Authorities have given mixed signals over the years as to whether they believed the film inspired the murder.
The police searched for suspects and eventually came to question Irons and obtained a confession that he was acting as a lookout. He implicated Malik and Ellerbe as the men who set the tollbooth on fire.
From their arrest, Ellerbe and Malik claimed they were coerced into making false confessions, with Malik saying Detective Louis Scarcella yelled at him and banged his head against a locker. Scarcella testified that he cursed, banged on a table and tried to startle Malik, who was 18 at the time, but did not hit him.
Gonzalez’s office said its review found that Scarcella and his partner Irons provided key details about the crime scene — details prosecutors used later in the trial to argue his confession was specific enough that it had to be true . But it clearly contained dubious claims. For example, he said he was able to see his alleged accomplices jump into a getaway car even though it was parked a block away and around a corner, prosecutors said.
At the time, Scarcella was a star of Brooklyn Homicide in a crime-ridden city. Citywide, murders topped more than 2,200 at their peak in 1990; compared to 488 last year and a low of 295 in 2018.
In 2013, however, after questions mounted about Scarcella’s tactics, the Brooklyn Attorney’s Office began reviewing numerous cases he had worked on.
Scarcella, who retired in 2000, has denied any wrongdoing. While more than a dozen convictions in his cases were overturned, prosecutors stood by numerous others.
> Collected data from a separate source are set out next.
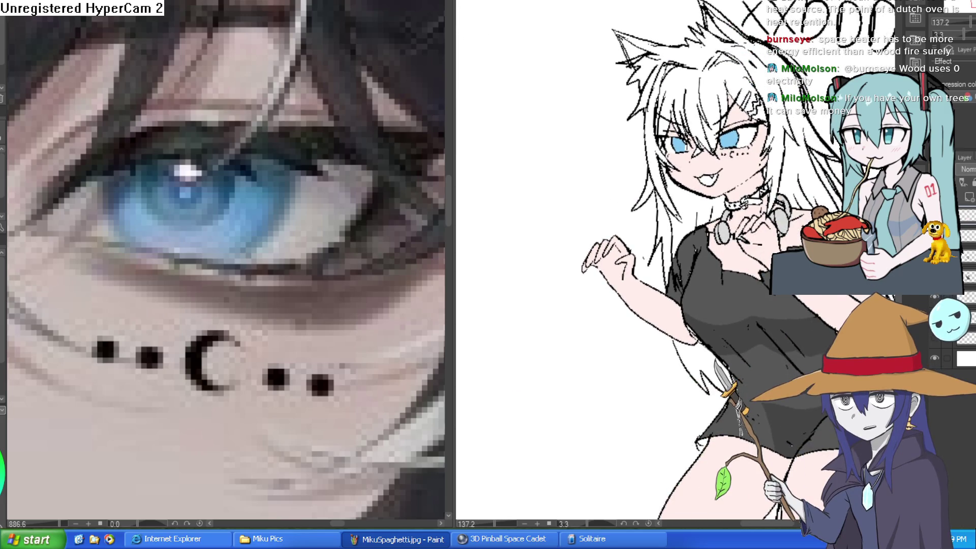
{"action": "scroll", "coordinate": [768, 87], "scroll_direction": "up", "scroll_amount": 8}
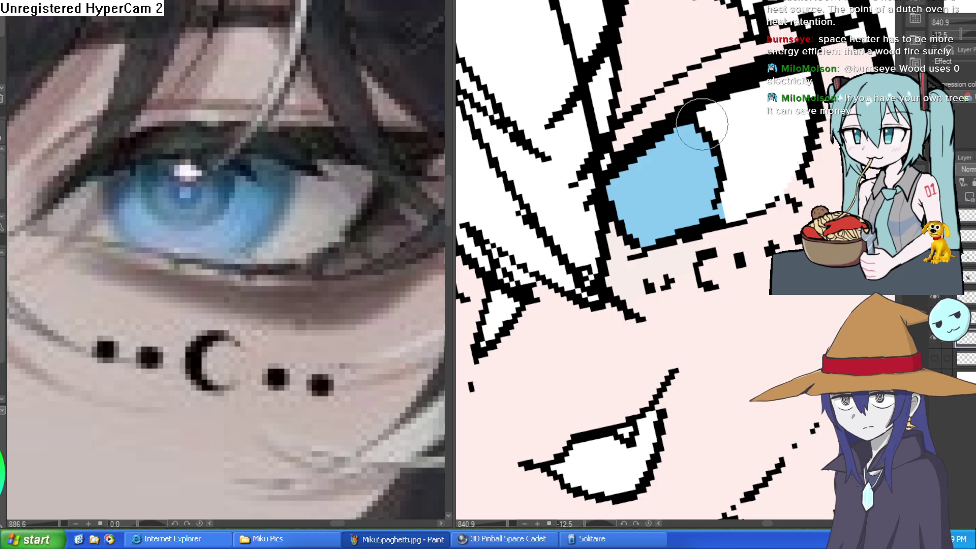
{"action": "left_click_drag", "start_coordinate": [701, 121], "coordinate": [749, 105]}
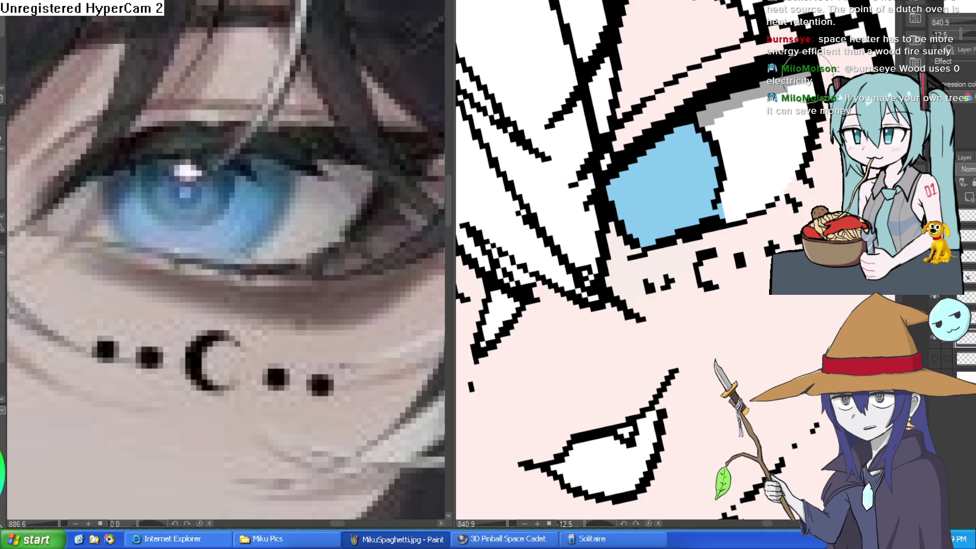
{"action": "mouse_move", "coordinate": [784, 144]}
{"action": "left_mouse_down"}
{"action": "mouse_move", "coordinate": [727, 219]}
{"action": "mouse_move", "coordinate": [701, 214]}
{"action": "mouse_move", "coordinate": [692, 183]}
{"action": "mouse_move", "coordinate": [556, 170]}
{"action": "left_mouse_up"}
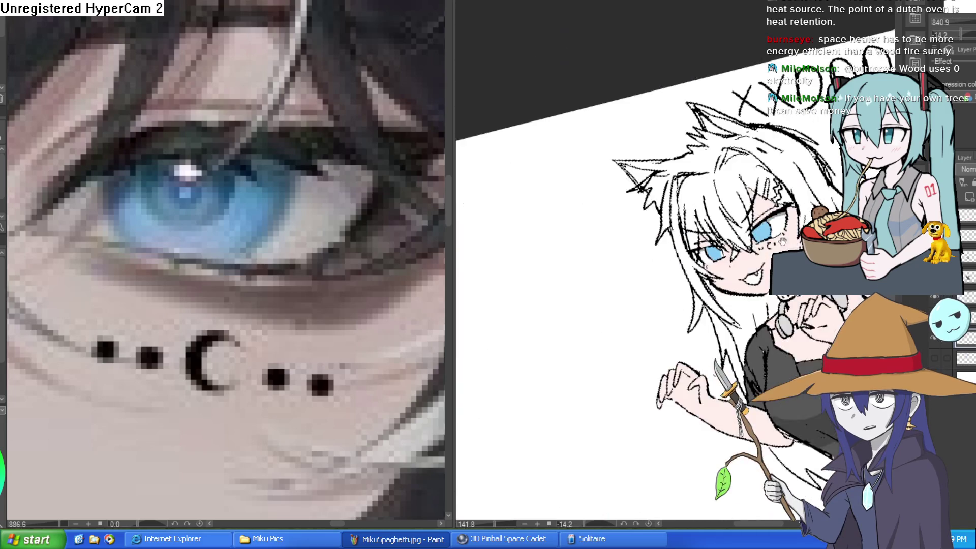
{"action": "scroll", "coordinate": [776, 300], "scroll_direction": "down", "scroll_amount": 10}
{"action": "left_click_drag", "start_coordinate": [776, 299], "coordinate": [758, 262]}
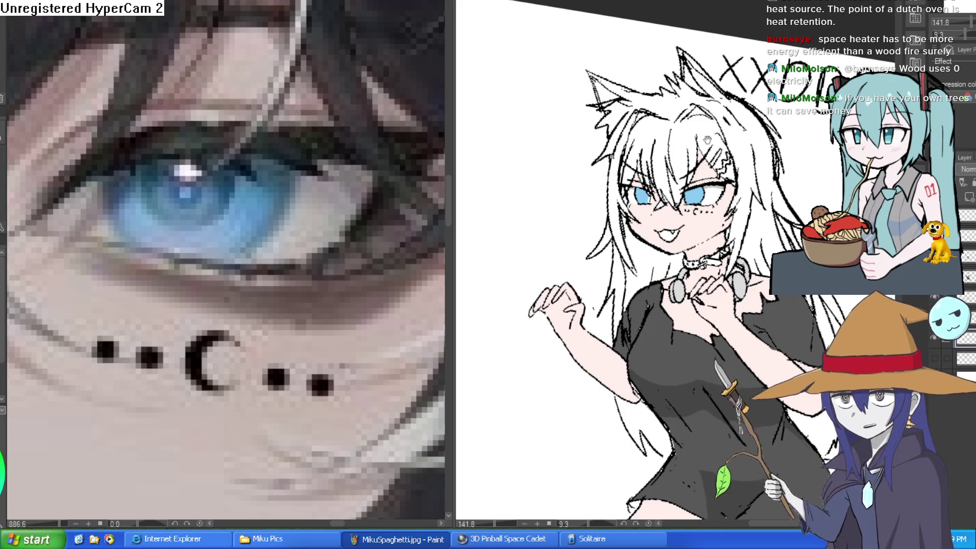
Step: Zoom in and auto-select the blue iris area for shading
{"action": "scroll", "coordinate": [710, 153], "scroll_direction": "up", "scroll_amount": 3}
{"action": "scroll", "coordinate": [710, 153], "scroll_direction": "up", "scroll_amount": 1}
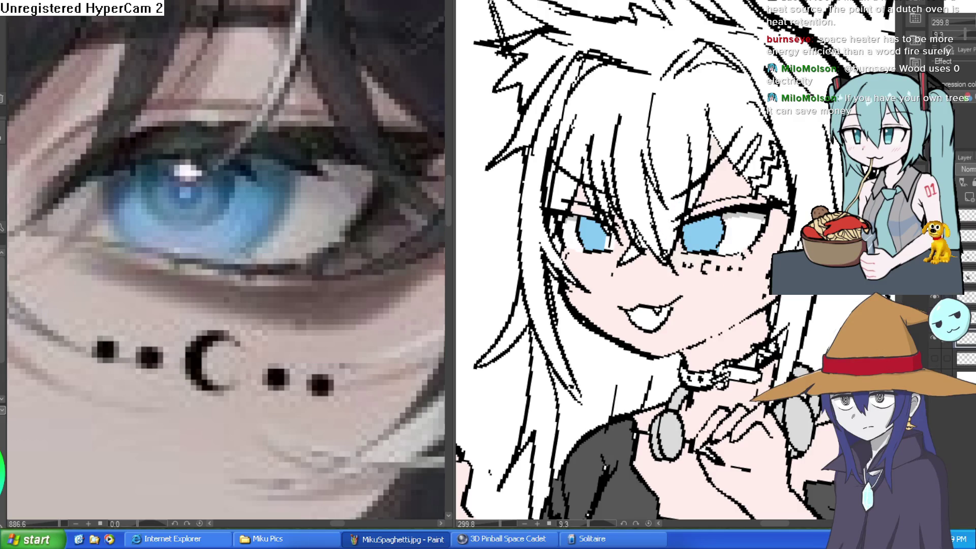
{"action": "scroll", "coordinate": [692, 191], "scroll_direction": "up", "scroll_amount": 3}
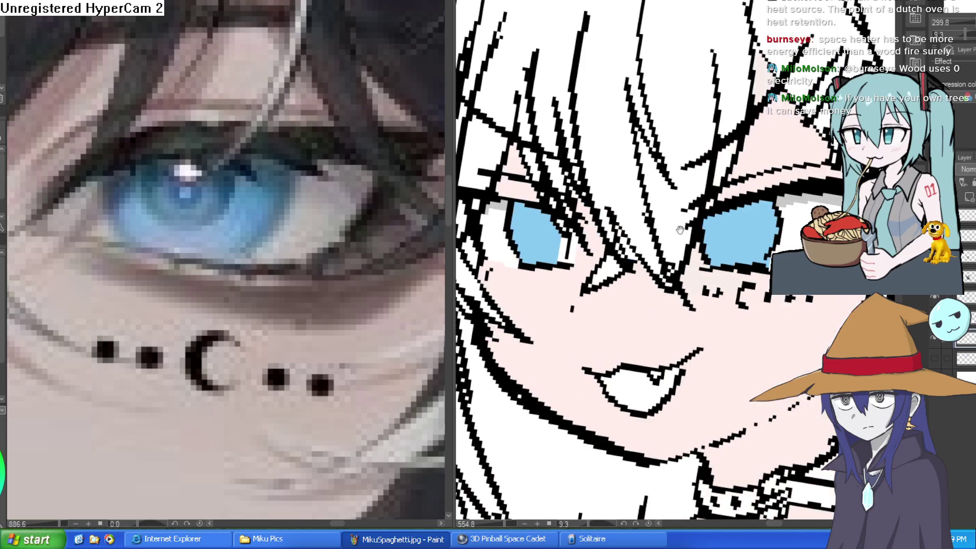
{"action": "scroll", "coordinate": [740, 249], "scroll_direction": "up", "scroll_amount": 3}
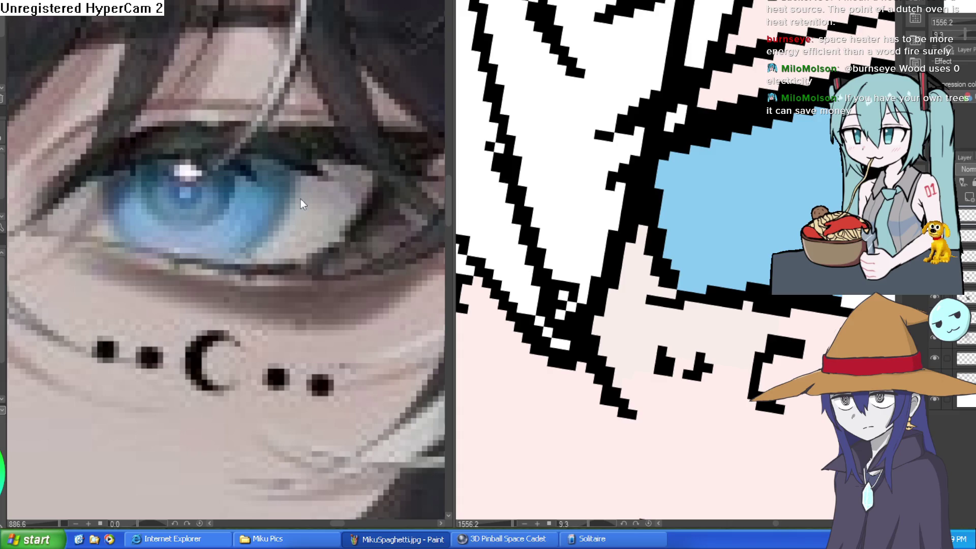
{"action": "left_click", "coordinate": [648, 198]}
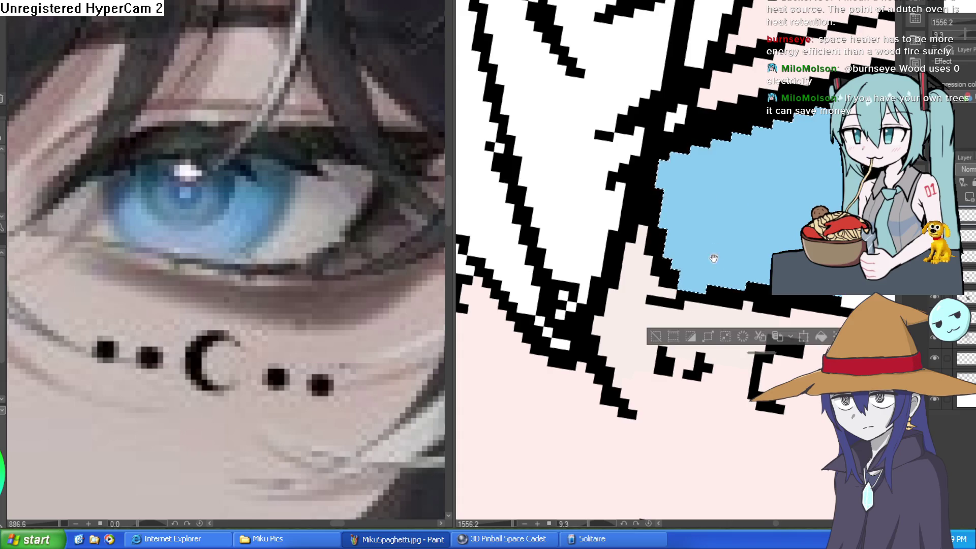
{"action": "scroll", "coordinate": [460, 256], "scroll_direction": "down", "scroll_amount": 3}
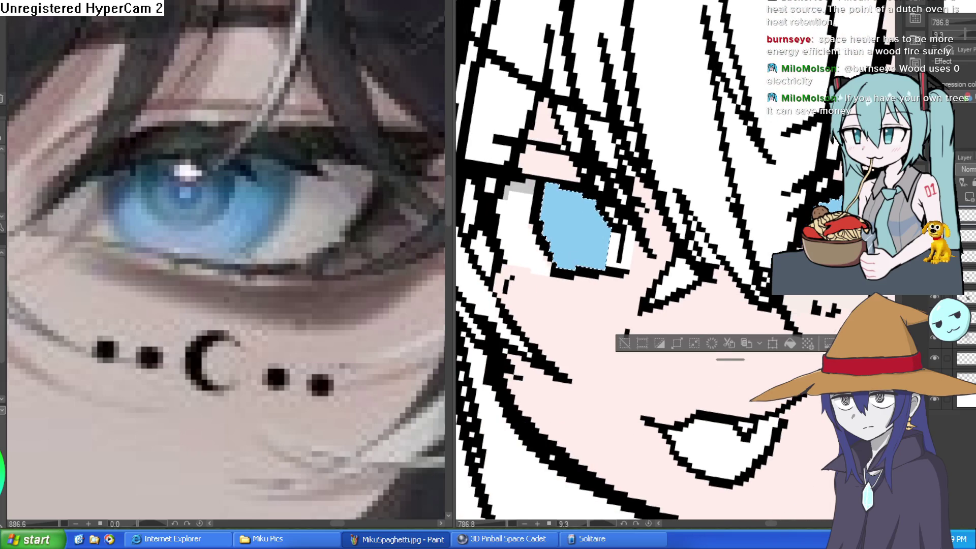
Step: Paint darker blue across the upper part of the selected iris
{"action": "mouse_move", "coordinate": [461, 257]}
{"action": "left_mouse_down"}
{"action": "mouse_move", "coordinate": [705, 224]}
{"action": "mouse_move", "coordinate": [584, 213]}
{"action": "mouse_move", "coordinate": [570, 193]}
{"action": "mouse_move", "coordinate": [594, 173]}
{"action": "mouse_move", "coordinate": [644, 218]}
{"action": "mouse_move", "coordinate": [748, 262]}
{"action": "mouse_move", "coordinate": [671, 243]}
{"action": "mouse_move", "coordinate": [634, 202]}
{"action": "mouse_move", "coordinate": [655, 183]}
{"action": "mouse_move", "coordinate": [696, 203]}
{"action": "mouse_move", "coordinate": [727, 249]}
{"action": "left_mouse_up"}
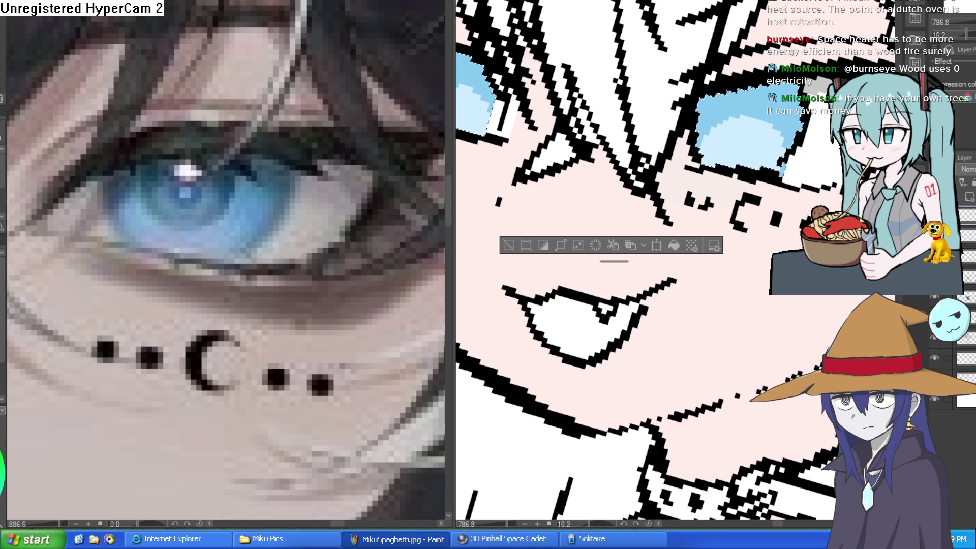
{"action": "mouse_move", "coordinate": [702, 108]}
{"action": "left_mouse_down"}
{"action": "mouse_move", "coordinate": [747, 95]}
{"action": "mouse_move", "coordinate": [707, 107]}
{"action": "mouse_move", "coordinate": [786, 102]}
{"action": "mouse_move", "coordinate": [691, 101]}
{"action": "left_mouse_up"}
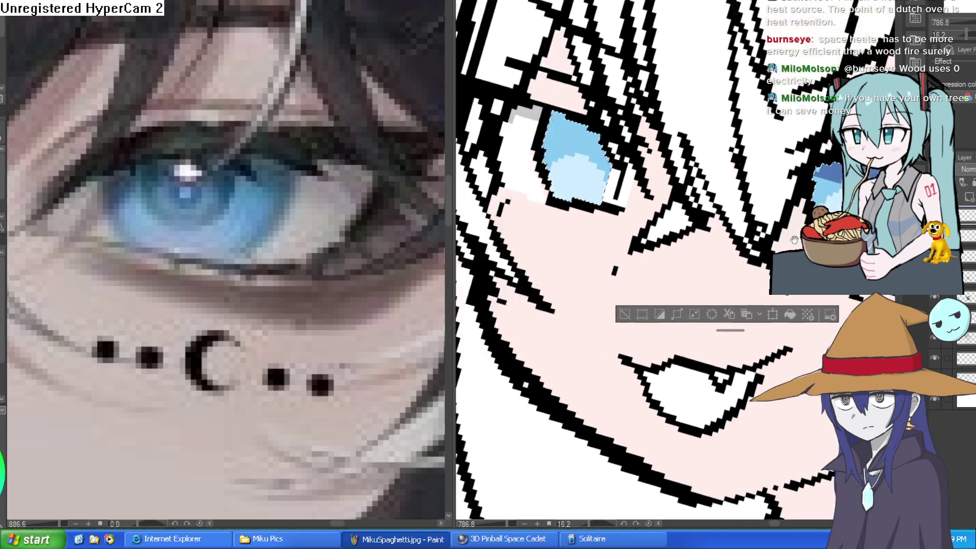
{"action": "mouse_move", "coordinate": [656, 174]}
{"action": "left_mouse_down"}
{"action": "mouse_move", "coordinate": [615, 148]}
{"action": "mouse_move", "coordinate": [662, 173]}
{"action": "mouse_move", "coordinate": [663, 152]}
{"action": "mouse_move", "coordinate": [622, 153]}
{"action": "left_mouse_up"}
Step: Dab small white highlights onto the iris
{"action": "left_click_drag", "start_coordinate": [653, 203], "coordinate": [660, 212]}
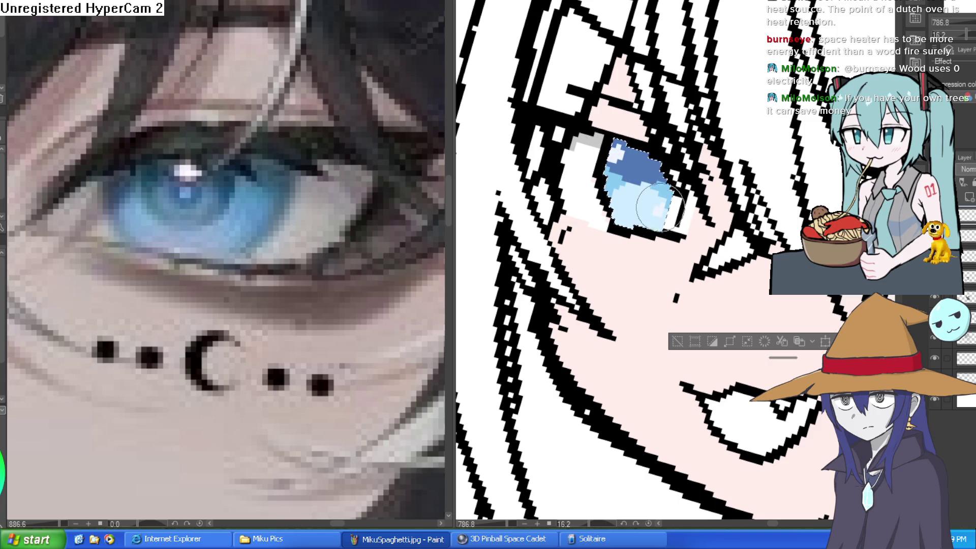
{"action": "left_click_drag", "start_coordinate": [722, 258], "coordinate": [710, 320]}
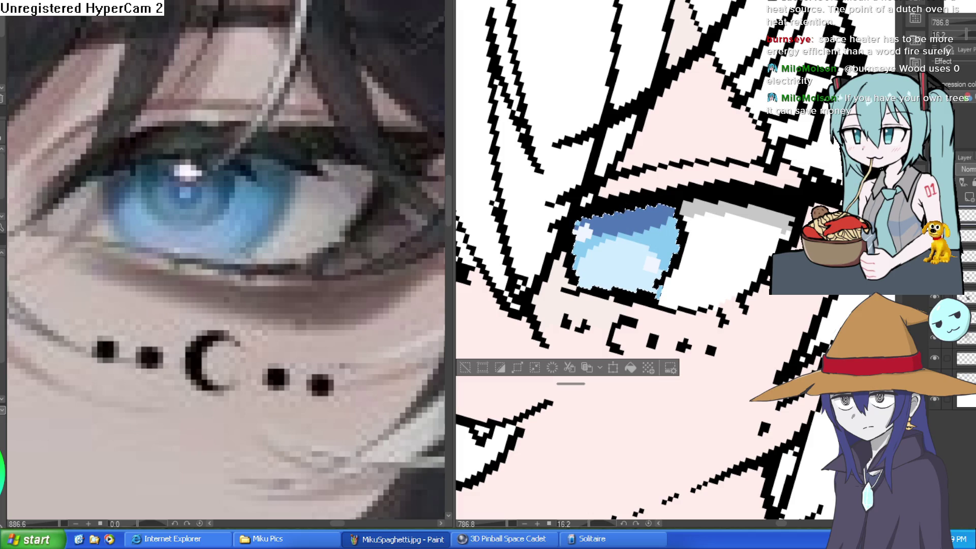
{"action": "mouse_move", "coordinate": [701, 254]}
{"action": "left_mouse_down"}
{"action": "mouse_move", "coordinate": [727, 283]}
{"action": "mouse_move", "coordinate": [747, 265]}
{"action": "left_mouse_up"}
{"action": "scroll", "coordinate": [727, 283], "scroll_direction": "down", "scroll_amount": 10}
{"action": "scroll", "coordinate": [727, 283], "scroll_direction": "up", "scroll_amount": 3}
Brooklyn prosecutors’ review of old convictions is widely regarded as one of the most ambitious of its kind. In New York and across the country, such efforts have become more frequent over the past 15 years as DNA evidence, a growing body of research into false confessions, and other factors have meant that some prosecutors have felt compelled to be more open to investigating claims of false convictions.
“This is no longer about a bad apple or two. This is a systemic rot,” Kuby said.